* **Task description**: Go through the entries below and copy each line containing the word "IPTV".

▼

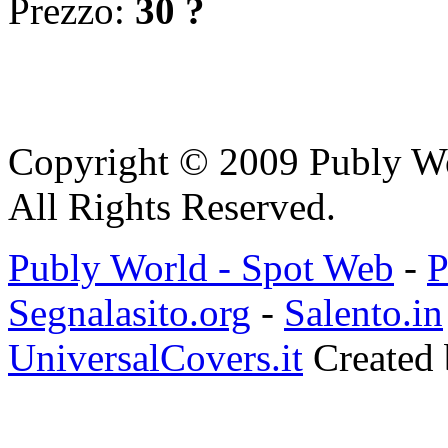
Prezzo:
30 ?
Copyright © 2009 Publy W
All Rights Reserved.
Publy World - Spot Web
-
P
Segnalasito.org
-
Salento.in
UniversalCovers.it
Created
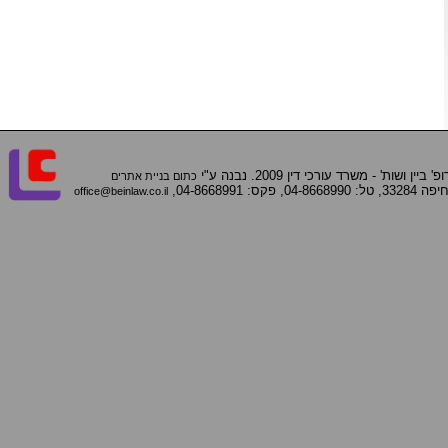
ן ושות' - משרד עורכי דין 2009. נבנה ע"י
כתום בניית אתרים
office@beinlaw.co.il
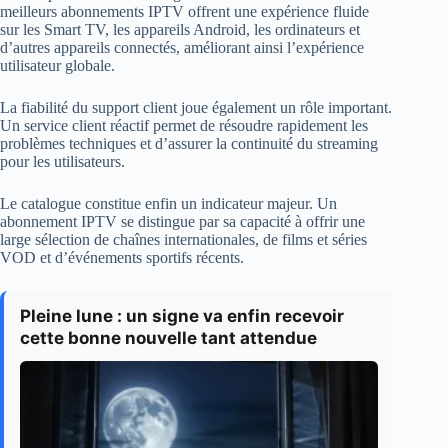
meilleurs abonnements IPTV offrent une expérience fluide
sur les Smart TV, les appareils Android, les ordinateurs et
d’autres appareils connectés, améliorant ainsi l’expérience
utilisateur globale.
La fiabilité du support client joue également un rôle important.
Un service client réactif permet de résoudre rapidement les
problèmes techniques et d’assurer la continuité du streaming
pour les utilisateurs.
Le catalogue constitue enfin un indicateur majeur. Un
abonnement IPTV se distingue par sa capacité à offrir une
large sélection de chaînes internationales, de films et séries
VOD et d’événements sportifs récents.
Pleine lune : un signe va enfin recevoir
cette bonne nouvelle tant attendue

▲
▼

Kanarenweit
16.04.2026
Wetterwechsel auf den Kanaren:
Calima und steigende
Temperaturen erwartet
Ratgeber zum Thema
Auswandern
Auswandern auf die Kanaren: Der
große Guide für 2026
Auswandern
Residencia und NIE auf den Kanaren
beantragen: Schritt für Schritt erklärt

▲

* **Solution to this problem**:
meilleurs abonnements IPTV offrent une expérience fluide
abonnement IPTV se distingue par sa capacité à offrir une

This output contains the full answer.